Age might have caught up on him but former South African cricketer Jonty Rhodes is still as enthusiastic as he used to be while fielding at backward point for the Proteas. The 47-year-old, who is on the coaching staff of the Indian Premier League (IPL) side, does not watch a lot of Test cricket in a lot of detail these days but had some pertinent points to make about the South African Test team, pink-ball and the evolution of fielding.
Rhodes was present in New Delhi, the Indian national capital, as the mentor for young aspirants looking to make it in the Indian Junior Premier League (IJPL), a T-20 tournament that will be played across India and is going to feature 16 teams. Speaking to Sportskeeda, Rhodes expressed his excitement at being a part of this tournament and how things are looking up and ahead for Indian cricket.
“Look, the only difference between these cricketers (ones who will feature in IJPL) and those who play in the IPL is that the latter lot gets an awful amount of money. These young cricketers are playing for the same reason as I started – passion and love for the game. In my day, we never got such high salaries. It is not a complain and I think this is an incredible opportunity for these youngsters, especially in a country like India,” Rhodes said.
“When you are living in a country like India, which has a population of more than a billion, playing for the national team becomes incredibly hard and sometimes the path is not clear. You go to Mumbai and see, in a local park, 8 or 7 matches going on at once and it is chaotic. This is a platform for youngsters to showcase their talents. It is not in competition with the BCCI but we are providing youngsters opportunity to make a name for themselves,” he added.
Talking about what he would be looking to teach young players who get selected, Rhodes said, “There are two aspects to it. First, it will be a lot easier to change these kids, because they are so young, as compared to older cricketers in the IPL – where I get only six weeks. I can come over and start saying change this and change that but I think it is more about how you practice more than anything else. It is often said pratice makes a man perfect but my father told me perfect practice makes a man perfect.”
Rhodes also spoke about the South African Test team, currently touring Australia, and how the batting is not as strong. “I think Australia is a tough place to tour and right now even more so because they have a full strength bowling line-up including Mitchell Starc and Josh Hazlewood. We have done well in ODIs but I think its true that our batting has been exposed in Tests in recent times,” he said.
Quinton de Kock, who opens the batting for South Africa in ODIs, could be an option for a 2, 3, 4 or 5 slot but Rhodes said this early in his career may not be the right time. “I am not too sure (about sending de Kock up the order).

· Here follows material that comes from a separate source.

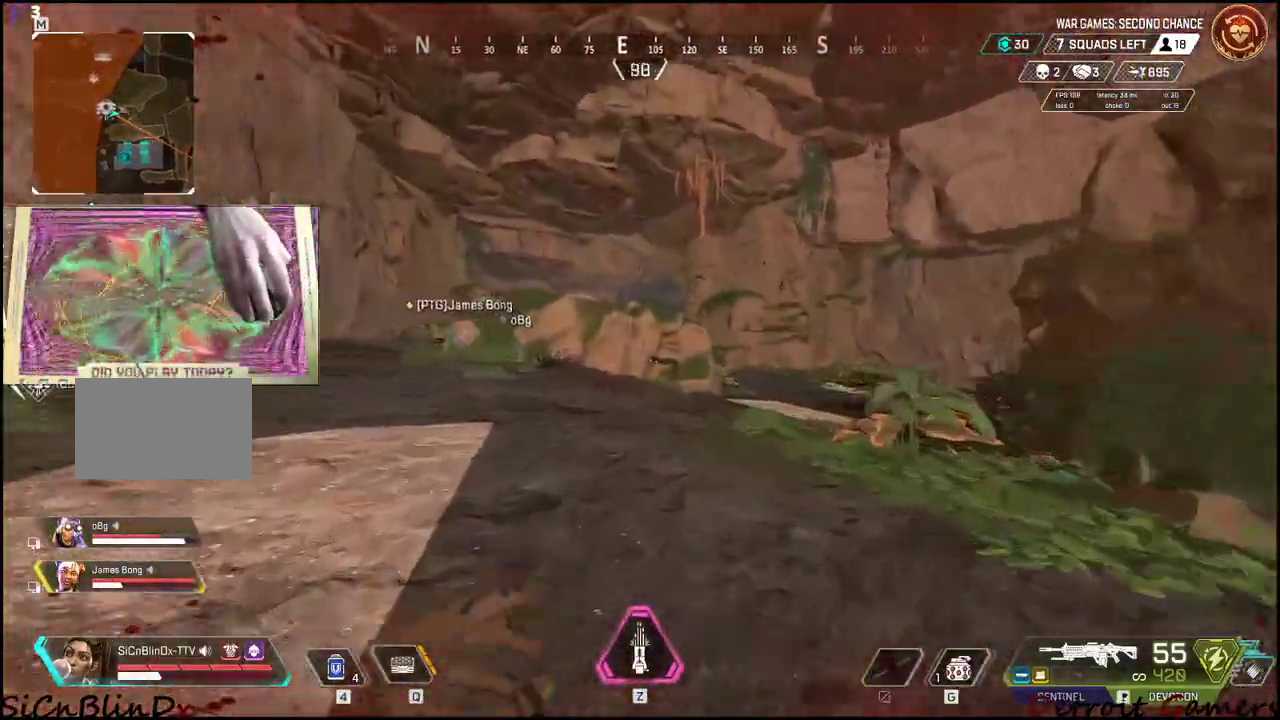
{"keys": ["shift", "w"], "mouse": [], "events": []}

He has a great record in ODIs and is a dangerous batsman but right now, sending him up the order would not make sense. David Warner is someone who has transitioned well and adjusted his game brilliantly.
“I think a player like de Kock certainly has a lot of ability but at the moment, against Australia, might not be the right time to send him up the order. He is a dangerous player to have at number 7. Just when Australia have picked up 4 or 5 wickets and think they are running through the line-up, he comes along and scores 80-odd at a strike rate of 90 or 100 and that usually proves to be the difference in the end. Where did Adam Gilchrist bat? The same,” he added.

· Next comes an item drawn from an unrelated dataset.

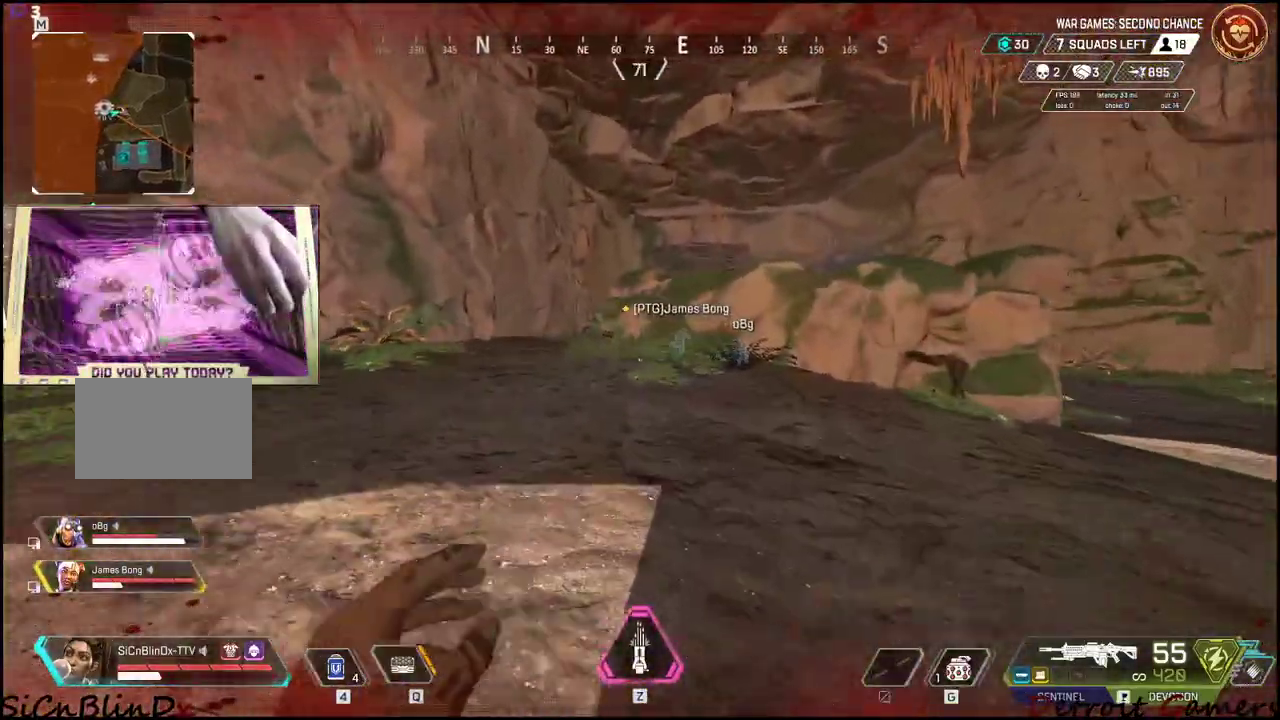
{"keys": ["shift", "w"], "mouse": [], "events": []}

There has been a lot of debate about the credibility of pink-ball Test cricket as it has received mixed responses. Rhodes, talking about pink-ball cricket, said, “There was a lot of debate when T20 cricket started as well. People said it is not a proper form of cricket. See, I certainly do not think Test cricket is in trouble but there is a need to maintain it. The game is changing and it is now a form of entertainment. You want people to come and watch you play. Cricket needs to be made interesting by other ways than changing the way it is played,” he said.
Rhodes’ connection with Indian cricket and India is not unknown to anyone and the fielding great is a regular visitor, for purposes both sporting and non sporting. Not only is he the fielding coach of IPL franchise Mumbai Indians, Rhodes was associated with the Indian Surfing Open, which took place in Mangalore earlier this year.